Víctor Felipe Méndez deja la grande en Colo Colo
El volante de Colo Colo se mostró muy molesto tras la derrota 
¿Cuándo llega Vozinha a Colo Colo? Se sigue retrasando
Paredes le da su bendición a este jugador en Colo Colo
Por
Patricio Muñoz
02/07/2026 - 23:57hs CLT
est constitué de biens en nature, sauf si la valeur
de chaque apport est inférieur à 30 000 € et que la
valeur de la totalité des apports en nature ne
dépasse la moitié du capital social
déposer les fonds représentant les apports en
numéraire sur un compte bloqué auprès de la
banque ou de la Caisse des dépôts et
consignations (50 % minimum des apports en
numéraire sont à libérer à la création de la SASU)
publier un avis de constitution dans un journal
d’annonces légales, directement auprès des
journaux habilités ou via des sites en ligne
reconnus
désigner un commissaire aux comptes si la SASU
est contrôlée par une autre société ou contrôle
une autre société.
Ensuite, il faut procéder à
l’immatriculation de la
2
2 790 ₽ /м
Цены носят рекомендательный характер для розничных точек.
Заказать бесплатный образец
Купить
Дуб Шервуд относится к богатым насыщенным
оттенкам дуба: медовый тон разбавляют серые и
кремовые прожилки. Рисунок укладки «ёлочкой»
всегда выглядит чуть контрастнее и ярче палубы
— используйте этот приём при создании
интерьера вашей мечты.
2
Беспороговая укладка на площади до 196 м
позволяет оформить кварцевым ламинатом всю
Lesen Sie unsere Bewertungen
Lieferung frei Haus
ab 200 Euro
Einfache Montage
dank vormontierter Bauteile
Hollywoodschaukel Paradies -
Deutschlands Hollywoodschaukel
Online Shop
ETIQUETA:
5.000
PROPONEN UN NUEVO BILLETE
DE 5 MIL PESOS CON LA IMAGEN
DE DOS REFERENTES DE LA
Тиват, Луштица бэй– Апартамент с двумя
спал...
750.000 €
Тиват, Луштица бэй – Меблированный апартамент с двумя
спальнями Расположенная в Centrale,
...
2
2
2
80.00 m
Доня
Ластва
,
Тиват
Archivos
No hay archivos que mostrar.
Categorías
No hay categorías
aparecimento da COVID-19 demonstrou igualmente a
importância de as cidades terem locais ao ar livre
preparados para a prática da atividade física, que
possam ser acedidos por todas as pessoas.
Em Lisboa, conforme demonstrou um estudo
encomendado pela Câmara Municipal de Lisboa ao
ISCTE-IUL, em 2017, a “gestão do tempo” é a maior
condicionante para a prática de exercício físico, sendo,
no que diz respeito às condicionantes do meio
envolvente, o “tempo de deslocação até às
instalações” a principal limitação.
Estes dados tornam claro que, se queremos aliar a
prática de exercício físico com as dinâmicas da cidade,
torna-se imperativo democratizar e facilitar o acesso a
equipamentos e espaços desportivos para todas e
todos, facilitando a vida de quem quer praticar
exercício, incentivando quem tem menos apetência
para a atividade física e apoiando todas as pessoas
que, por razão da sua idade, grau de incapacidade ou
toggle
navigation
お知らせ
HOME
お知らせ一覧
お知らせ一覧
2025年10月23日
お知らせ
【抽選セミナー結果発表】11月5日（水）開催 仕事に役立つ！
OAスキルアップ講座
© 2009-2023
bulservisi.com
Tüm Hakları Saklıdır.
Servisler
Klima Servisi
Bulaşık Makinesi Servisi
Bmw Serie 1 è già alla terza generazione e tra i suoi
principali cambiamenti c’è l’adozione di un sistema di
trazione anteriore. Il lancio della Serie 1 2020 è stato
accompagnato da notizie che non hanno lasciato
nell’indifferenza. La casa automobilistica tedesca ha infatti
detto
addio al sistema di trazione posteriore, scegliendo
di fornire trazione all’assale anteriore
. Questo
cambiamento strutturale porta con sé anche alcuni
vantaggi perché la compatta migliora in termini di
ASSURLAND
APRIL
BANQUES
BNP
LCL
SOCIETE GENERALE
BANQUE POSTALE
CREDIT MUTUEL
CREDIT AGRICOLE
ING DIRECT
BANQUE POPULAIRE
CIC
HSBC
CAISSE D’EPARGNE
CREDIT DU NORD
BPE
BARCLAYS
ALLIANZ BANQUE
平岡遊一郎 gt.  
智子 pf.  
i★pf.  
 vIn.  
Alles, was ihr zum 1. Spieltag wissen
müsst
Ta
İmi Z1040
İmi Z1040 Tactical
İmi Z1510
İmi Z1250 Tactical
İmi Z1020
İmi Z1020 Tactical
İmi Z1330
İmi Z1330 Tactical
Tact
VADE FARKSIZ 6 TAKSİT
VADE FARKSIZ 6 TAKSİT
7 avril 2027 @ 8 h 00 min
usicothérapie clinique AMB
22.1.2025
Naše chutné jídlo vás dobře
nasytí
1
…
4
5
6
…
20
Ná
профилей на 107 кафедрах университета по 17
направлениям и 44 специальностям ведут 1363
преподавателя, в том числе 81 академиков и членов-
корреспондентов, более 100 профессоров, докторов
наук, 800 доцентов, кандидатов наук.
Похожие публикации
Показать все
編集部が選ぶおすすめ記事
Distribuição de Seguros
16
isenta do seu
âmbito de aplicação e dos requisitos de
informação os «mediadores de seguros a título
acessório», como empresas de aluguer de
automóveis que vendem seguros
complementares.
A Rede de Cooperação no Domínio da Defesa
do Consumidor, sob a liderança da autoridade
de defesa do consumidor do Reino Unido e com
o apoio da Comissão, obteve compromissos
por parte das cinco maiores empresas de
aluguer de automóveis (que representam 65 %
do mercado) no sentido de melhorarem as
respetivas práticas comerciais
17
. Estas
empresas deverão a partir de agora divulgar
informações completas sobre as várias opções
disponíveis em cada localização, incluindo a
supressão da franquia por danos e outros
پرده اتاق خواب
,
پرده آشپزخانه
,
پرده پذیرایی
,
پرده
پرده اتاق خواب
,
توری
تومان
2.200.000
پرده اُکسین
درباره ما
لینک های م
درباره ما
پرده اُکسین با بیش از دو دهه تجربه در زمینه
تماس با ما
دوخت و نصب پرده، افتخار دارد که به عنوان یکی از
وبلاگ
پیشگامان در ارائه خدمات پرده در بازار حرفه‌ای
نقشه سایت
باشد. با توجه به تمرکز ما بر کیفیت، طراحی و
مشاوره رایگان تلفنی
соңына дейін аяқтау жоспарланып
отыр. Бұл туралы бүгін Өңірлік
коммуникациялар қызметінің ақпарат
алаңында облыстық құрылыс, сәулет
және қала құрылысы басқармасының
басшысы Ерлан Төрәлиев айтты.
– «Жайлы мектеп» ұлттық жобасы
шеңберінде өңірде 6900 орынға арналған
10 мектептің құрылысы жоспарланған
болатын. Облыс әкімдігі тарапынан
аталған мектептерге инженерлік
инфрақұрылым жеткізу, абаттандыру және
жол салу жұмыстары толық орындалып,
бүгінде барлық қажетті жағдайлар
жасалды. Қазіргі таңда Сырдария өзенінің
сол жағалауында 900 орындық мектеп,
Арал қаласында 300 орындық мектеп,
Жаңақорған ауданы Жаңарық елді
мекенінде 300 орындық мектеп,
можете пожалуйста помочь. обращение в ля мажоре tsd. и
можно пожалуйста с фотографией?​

- _TO-DO ITEM_:
List every line in the entries above that contains the string "nature". Case counts.

- _THE ANSWER_:
est constitué de biens en nature, sauf si la valeur
valeur de la totalité des apports en nature ne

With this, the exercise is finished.